▶ _ASSIGNMENT_: Return each line of the records below as one string in a JSON list, skipping blank lines and leaving the pictures out.
[Start of Attachment]
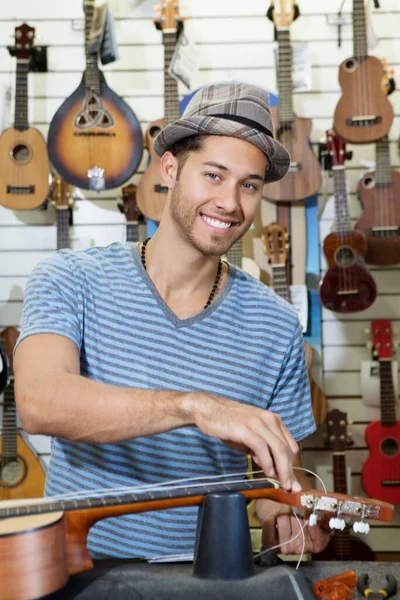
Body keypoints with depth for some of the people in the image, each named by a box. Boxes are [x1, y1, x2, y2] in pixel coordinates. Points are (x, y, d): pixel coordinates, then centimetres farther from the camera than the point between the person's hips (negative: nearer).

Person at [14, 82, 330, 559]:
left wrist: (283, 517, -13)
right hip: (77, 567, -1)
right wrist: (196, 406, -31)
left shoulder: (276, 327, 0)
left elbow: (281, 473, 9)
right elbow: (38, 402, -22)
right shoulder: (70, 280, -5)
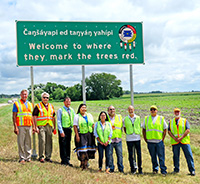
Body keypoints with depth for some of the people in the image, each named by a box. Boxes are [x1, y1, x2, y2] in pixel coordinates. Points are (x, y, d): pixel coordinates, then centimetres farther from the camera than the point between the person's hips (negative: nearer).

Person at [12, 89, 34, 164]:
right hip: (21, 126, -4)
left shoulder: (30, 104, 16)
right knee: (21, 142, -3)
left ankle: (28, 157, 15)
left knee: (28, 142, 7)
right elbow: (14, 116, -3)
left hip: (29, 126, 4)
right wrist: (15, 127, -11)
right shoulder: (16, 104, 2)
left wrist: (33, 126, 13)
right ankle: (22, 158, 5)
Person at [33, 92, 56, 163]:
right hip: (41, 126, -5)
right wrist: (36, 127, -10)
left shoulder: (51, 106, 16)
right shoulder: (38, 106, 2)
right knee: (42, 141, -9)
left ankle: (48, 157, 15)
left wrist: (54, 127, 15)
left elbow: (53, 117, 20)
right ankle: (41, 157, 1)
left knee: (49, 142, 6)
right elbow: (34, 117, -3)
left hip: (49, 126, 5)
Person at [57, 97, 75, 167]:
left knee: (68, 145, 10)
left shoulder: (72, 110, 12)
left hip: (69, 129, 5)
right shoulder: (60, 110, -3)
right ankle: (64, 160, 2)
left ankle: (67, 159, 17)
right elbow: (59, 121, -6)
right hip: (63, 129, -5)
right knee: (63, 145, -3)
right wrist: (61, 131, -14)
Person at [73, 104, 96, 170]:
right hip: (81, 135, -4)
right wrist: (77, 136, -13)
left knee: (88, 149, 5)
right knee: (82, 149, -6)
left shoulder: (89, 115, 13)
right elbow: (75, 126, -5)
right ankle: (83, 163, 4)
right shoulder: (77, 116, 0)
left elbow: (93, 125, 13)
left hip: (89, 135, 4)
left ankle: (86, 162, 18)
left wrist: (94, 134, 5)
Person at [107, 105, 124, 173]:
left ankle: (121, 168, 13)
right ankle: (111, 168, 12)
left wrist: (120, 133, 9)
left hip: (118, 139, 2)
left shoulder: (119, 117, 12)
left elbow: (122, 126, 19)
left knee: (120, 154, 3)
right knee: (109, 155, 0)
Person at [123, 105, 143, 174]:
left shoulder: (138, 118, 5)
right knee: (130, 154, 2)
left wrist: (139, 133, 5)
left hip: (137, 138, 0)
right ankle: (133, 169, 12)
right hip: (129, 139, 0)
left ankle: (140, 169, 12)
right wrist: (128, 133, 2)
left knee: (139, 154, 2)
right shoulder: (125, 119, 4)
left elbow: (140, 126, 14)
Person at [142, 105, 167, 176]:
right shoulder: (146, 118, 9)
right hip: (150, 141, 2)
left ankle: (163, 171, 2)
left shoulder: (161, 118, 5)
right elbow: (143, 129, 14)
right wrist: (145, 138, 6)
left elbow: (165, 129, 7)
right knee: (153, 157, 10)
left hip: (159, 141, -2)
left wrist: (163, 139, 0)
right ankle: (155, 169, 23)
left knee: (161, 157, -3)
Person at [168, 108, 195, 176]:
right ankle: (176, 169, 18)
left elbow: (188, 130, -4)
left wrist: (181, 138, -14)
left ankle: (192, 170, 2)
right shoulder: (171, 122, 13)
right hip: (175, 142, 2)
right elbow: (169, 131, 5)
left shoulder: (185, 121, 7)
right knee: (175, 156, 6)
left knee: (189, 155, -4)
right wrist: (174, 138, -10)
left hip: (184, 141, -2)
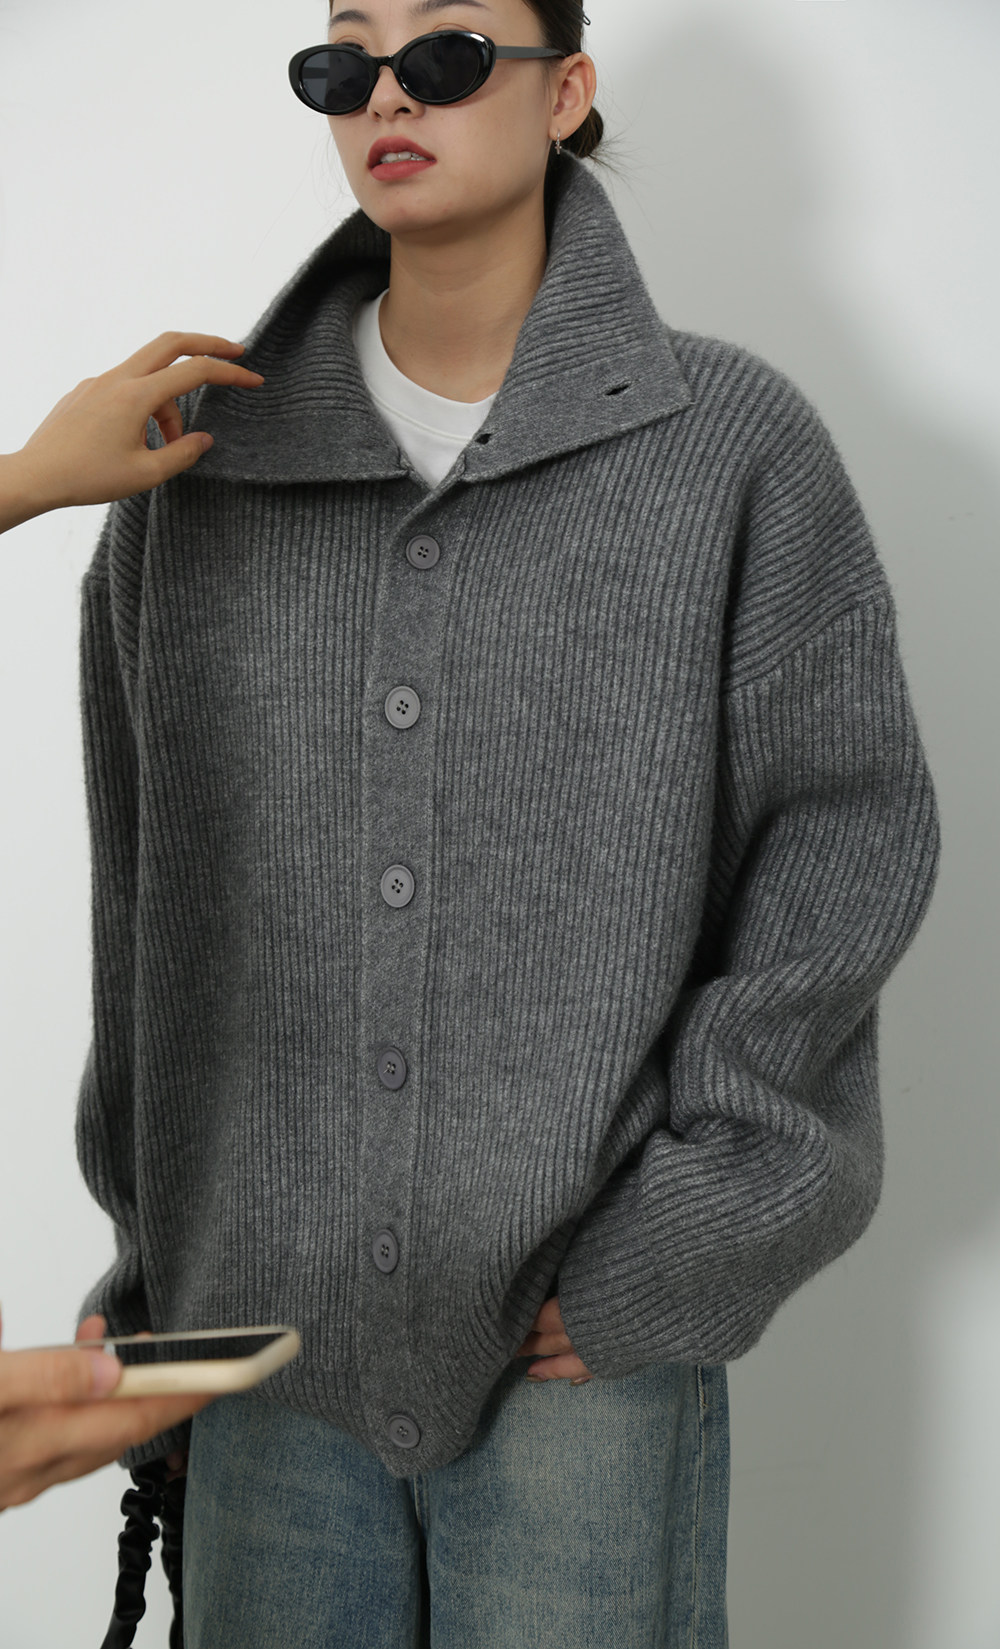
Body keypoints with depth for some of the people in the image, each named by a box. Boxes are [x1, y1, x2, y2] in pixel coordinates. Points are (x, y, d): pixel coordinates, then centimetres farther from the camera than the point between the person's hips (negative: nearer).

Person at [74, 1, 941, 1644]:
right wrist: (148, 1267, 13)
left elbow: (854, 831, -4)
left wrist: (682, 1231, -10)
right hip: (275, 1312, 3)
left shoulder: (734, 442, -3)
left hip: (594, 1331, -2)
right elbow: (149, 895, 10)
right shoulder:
[End of Attachment]
▶ _EXERCISE ANSWER_:
[
  "Body keypoints with depth for some of the people in the image, each named by a box. Boxes are [x1, y1, x2, y2] in pixel coordinates. Points are (x, y, d): pixel coordinates, then centimetres farther from the camera than the point between the person's hips (negative: nearer).",
  "Person at [14, 82, 330, 559]:",
  "left wrist: (283, 517, -13)",
  "right hip: (77, 567, -1)",
  "right wrist: (196, 406, -31)",
  "left shoulder: (276, 327, 0)",
  "left elbow: (281, 473, 9)",
  "right elbow: (38, 402, -22)",
  "right shoulder: (70, 280, -5)",
  "Body keypoints with depth for some of the people in the image, each named by a box. Boxes are [x1, y1, x2, y2] in pixel coordinates. Points are (x, y, d): pixel coordinates, then centimetres farther from the camera than the point between the person's hips (negative: nearer).",
  "Person at [12, 89, 34, 164]:",
  "right hip: (21, 126, -4)",
  "left shoulder: (30, 104, 16)",
  "right knee: (21, 142, -3)",
  "left ankle: (28, 157, 15)",
  "left knee: (28, 142, 7)",
  "right elbow: (14, 116, -3)",
  "left hip: (29, 126, 4)",
  "right wrist: (15, 127, -11)",
  "right shoulder: (16, 104, 2)",
  "left wrist: (33, 126, 13)",
  "right ankle: (22, 158, 5)",
  "Person at [33, 92, 56, 163]:",
  "right hip: (41, 126, -5)",
  "right wrist: (36, 127, -10)",
  "left shoulder: (51, 106, 16)",
  "right shoulder: (38, 106, 2)",
  "right knee: (42, 141, -9)",
  "left ankle: (48, 157, 15)",
  "left wrist: (54, 127, 15)",
  "left elbow: (53, 117, 20)",
  "right ankle: (41, 157, 1)",
  "left knee: (49, 142, 6)",
  "right elbow: (34, 117, -3)",
  "left hip: (49, 126, 5)",
  "Person at [57, 97, 75, 167]:",
  "left knee: (68, 145, 10)",
  "left shoulder: (72, 110, 12)",
  "left hip: (69, 129, 5)",
  "right shoulder: (60, 110, -3)",
  "right ankle: (64, 160, 2)",
  "left ankle: (67, 159, 17)",
  "right elbow: (59, 121, -6)",
  "right hip: (63, 129, -5)",
  "right knee: (63, 145, -3)",
  "right wrist: (61, 131, -14)",
  "Person at [73, 104, 96, 170]:",
  "right hip: (81, 135, -4)",
  "right wrist: (77, 136, -13)",
  "left knee: (88, 149, 5)",
  "right knee: (82, 149, -6)",
  "left shoulder: (89, 115, 13)",
  "right elbow: (75, 126, -5)",
  "right ankle: (83, 163, 4)",
  "right shoulder: (77, 116, 0)",
  "left elbow: (93, 125, 13)",
  "left hip: (89, 135, 4)",
  "left ankle: (86, 162, 18)",
  "left wrist: (94, 134, 5)",
  "Person at [107, 105, 124, 173]:",
  "left ankle: (121, 168, 13)",
  "right ankle: (111, 168, 12)",
  "left wrist: (120, 133, 9)",
  "left hip: (118, 139, 2)",
  "left shoulder: (119, 117, 12)",
  "left elbow: (122, 126, 19)",
  "left knee: (120, 154, 3)",
  "right knee: (109, 155, 0)",
  "Person at [123, 105, 143, 174]:",
  "left shoulder: (138, 118, 5)",
  "right knee: (130, 154, 2)",
  "left wrist: (139, 133, 5)",
  "left hip: (137, 138, 0)",
  "right ankle: (133, 169, 12)",
  "right hip: (129, 139, 0)",
  "left ankle: (140, 169, 12)",
  "right wrist: (128, 133, 2)",
  "left knee: (139, 154, 2)",
  "right shoulder: (125, 119, 4)",
  "left elbow: (140, 126, 14)",
  "Person at [142, 105, 167, 176]:",
  "right shoulder: (146, 118, 9)",
  "right hip: (150, 141, 2)",
  "left ankle: (163, 171, 2)",
  "left shoulder: (161, 118, 5)",
  "right elbow: (143, 129, 14)",
  "right wrist: (145, 138, 6)",
  "left elbow: (165, 129, 7)",
  "right knee: (153, 157, 10)",
  "left hip: (159, 141, -2)",
  "left wrist: (163, 139, 0)",
  "right ankle: (155, 169, 23)",
  "left knee: (161, 157, -3)",
  "Person at [168, 108, 195, 176]:",
  "right ankle: (176, 169, 18)",
  "left elbow: (188, 130, -4)",
  "left wrist: (181, 138, -14)",
  "left ankle: (192, 170, 2)",
  "right shoulder: (171, 122, 13)",
  "right hip: (175, 142, 2)",
  "right elbow: (169, 131, 5)",
  "left shoulder: (185, 121, 7)",
  "right knee: (175, 156, 6)",
  "left knee: (189, 155, -4)",
  "right wrist: (174, 138, -10)",
  "left hip: (184, 141, -2)",
  "Body keypoints with depth for some of the people in the image, each named by a box. Boxes are [x1, y1, x2, y2] in pixel coordinates. Points are (x, y, d): pixel coordinates, then centimetres farther from the camera than the point between the person's hips (negative: nearer).",
  "Person at [74, 1, 941, 1644]:",
  "right wrist: (148, 1267, 13)",
  "left elbow: (854, 831, -4)",
  "left wrist: (682, 1231, -10)",
  "right hip: (275, 1312, 3)",
  "left shoulder: (734, 442, -3)",
  "left hip: (594, 1331, -2)",
  "right elbow: (149, 895, 10)",
  "right shoulder:"
]